Gardening depictions aside, Musser says the new movie "Kinsey" -- which opens today in Lawrence -- is a restrained and mostly accurate portrayal of the sex researcher whose books shocked and titillated the nation during the 1940s and '50s.
"It was a generous portrayal of (Kinsey) as a hero," Musser said this week.
He did his study of Kinsey during the early 1970s at Indiana University, where the scientist had founded the Institute for Sex Research more than two decades earlier. Kinsey and his associates conducted face-to-face interviews with more than 18,000 people about their sexual histories.
The results of those interviews became two books, "Sexual Behavior in the Human Male" in 1948, and "Sexual Behavior in the Human Female" in 1953.
Kinsey's conclusions -- that a third of men had a "homosexual experience," that half had extramarital affairs and that two-thirds had been with prostitutes -- attracted a lot of attention. Musser found more than 430 articles about Kinsey in the institute's archives.
"I was looking to see how accurately the press had covered his research, because Kinsey was more than a bit of a control freak," Musser says. "He actually required reporters to submit their copy for him to review. So it came as no real surprise that the stories that reported on the research were pretty accurate.
Perhaps unsurprisingly, Musser claims, reporters still found a way to sensationalize the topic.

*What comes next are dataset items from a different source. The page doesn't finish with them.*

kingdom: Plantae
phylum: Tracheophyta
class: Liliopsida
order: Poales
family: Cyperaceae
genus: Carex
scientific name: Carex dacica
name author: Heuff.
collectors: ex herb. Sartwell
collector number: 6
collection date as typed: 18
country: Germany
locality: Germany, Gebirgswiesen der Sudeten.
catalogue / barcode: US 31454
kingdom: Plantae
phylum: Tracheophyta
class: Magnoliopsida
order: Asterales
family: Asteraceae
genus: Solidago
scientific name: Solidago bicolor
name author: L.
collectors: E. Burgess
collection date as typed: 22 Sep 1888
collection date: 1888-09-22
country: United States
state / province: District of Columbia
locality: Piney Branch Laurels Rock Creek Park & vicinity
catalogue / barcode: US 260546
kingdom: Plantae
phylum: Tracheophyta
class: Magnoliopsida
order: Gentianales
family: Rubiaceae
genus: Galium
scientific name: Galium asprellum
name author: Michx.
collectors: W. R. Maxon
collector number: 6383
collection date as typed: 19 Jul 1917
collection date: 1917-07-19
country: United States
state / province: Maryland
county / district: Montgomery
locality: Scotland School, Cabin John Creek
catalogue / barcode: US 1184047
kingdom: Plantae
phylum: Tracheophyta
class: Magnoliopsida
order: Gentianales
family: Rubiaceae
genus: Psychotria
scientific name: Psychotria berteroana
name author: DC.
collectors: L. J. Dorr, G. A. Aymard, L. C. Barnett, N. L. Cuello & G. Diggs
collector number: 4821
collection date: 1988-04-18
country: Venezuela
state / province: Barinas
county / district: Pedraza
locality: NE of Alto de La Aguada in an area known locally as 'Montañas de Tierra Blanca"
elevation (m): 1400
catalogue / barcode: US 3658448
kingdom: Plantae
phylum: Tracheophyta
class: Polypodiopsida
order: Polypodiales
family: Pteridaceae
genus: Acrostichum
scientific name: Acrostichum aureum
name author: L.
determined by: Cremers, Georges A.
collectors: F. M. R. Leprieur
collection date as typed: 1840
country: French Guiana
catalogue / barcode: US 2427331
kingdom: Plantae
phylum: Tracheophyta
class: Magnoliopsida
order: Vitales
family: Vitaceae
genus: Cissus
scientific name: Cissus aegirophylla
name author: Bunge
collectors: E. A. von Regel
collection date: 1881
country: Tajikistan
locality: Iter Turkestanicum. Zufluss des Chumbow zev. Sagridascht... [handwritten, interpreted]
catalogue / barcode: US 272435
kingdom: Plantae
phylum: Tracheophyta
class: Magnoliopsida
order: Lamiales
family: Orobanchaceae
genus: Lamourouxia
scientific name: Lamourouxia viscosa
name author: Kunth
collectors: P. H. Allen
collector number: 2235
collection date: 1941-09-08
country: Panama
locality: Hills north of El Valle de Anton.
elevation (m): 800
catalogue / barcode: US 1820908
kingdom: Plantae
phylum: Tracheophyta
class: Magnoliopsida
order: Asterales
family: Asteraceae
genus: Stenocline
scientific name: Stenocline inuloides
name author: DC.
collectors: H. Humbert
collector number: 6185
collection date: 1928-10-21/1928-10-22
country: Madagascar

"Kinsey was really a pop-culture phenomenon, and a lot of the stories had very little to do with the research and more to do with sex and Kinsey as kind of a 'nudge, nudge,' kind of sexual innuendo," Musser says.
What was surprising is that news of Kinsey's own extramarital affairs with men -- and other unorthodox sexual activities -- went unreported until documented in a pair of late 1990s biographies.
"It was a press that in those days allowed presidents to have mistresses, allowed John F. Kennedy to engage in all kinds of sexual escapades," Musser says. "It was a time when reporters didn't ask about those kinds of things, didn't cover those kinds of things."
Kinsey is credited with sparking a new American openness about sexuality. But he remains a controversial figure -- especially for conservatives who accuse Kinsey of perversion and say he contributed to a deterioration of the country's morals.
"He told us things about ourselves we didn't want to hear," Musser says, "and in some cases there are people who challenge his research, how accurate it is, even unto this day."